*** Records for the exercise ***

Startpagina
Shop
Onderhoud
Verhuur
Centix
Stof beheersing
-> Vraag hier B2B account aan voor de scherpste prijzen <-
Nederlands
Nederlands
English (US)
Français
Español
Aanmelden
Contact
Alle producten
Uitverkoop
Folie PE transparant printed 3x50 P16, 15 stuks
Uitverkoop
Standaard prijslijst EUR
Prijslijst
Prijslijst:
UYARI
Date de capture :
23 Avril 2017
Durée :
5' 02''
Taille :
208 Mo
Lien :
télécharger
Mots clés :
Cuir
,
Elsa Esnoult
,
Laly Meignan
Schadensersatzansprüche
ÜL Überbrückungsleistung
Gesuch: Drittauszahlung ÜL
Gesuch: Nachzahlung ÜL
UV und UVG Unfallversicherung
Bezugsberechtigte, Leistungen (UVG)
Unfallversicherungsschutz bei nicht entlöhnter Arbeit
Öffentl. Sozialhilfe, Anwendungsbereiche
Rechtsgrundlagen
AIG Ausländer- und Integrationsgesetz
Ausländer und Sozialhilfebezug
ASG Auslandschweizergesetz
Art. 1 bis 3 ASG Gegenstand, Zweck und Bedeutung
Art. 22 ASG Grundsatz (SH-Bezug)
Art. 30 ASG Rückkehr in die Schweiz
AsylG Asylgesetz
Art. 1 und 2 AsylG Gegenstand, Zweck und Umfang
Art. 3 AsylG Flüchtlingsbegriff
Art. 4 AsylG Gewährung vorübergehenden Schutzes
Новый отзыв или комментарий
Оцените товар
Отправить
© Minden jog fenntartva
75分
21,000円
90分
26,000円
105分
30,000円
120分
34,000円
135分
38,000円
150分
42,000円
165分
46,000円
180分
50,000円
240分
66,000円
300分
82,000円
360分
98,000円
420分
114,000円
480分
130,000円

*** End of Records for the exercise ***

What you will do: Return every one of the lines above word for word, keeping their order.

Reply:
Startpagina
Shop
Onderhoud
Verhuur
Centix
Stof beheersing
-> Vraag hier B2B account aan voor de scherpste prijzen <-
Nederlands
Nederlands
English (US)
Français
Español
Aanmelden
Contact
Alle producten
Uitverkoop
Folie PE transparant printed 3x50 P16, 15 stuks
Uitverkoop
Standaard prijslijst EUR
Prijslijst
Prijslijst:
UYARI
Date de capture :
23 Avril 2017
Durée :
5' 02''
Taille :
208 Mo
Lien :
télécharger
Mots clés :
Cuir
,
Elsa Esnoult
,
Laly Meignan
Schadensersatzansprüche
ÜL Überbrückungsleistung
Gesuch: Drittauszahlung ÜL
Gesuch: Nachzahlung ÜL
UV und UVG Unfallversicherung
Bezugsberechtigte, Leistungen (UVG)
Unfallversicherungsschutz bei nicht entlöhnter Arbeit
Öffentl. Sozialhilfe, Anwendungsbereiche
Rechtsgrundlagen
AIG Ausländer- und Integrationsgesetz
Ausländer und Sozialhilfebezug
ASG Auslandschweizergesetz
Art. 1 bis 3 ASG Gegenstand, Zweck und Bedeutung
Art. 22 ASG Grundsatz (SH-Bezug)
Art. 30 ASG Rückkehr in die Schweiz
AsylG Asylgesetz
Art. 1 und 2 AsylG Gegenstand, Zweck und Umfang
Art. 3 AsylG Flüchtlingsbegriff
Art. 4 AsylG Gewährung vorübergehenden Schutzes
Новый отзыв или комментарий
Оцените товар
Отправить
© Minden jog fenntartva
75分
21,000円
90分
26,000円
105分
30,000円
120分
34,000円
135分
38,000円
150分
42,000円
165分
46,000円
180分
50,000円
240分
66,000円
300分
82,000円
360分
98,000円
420分
114,000円
480分
130,000円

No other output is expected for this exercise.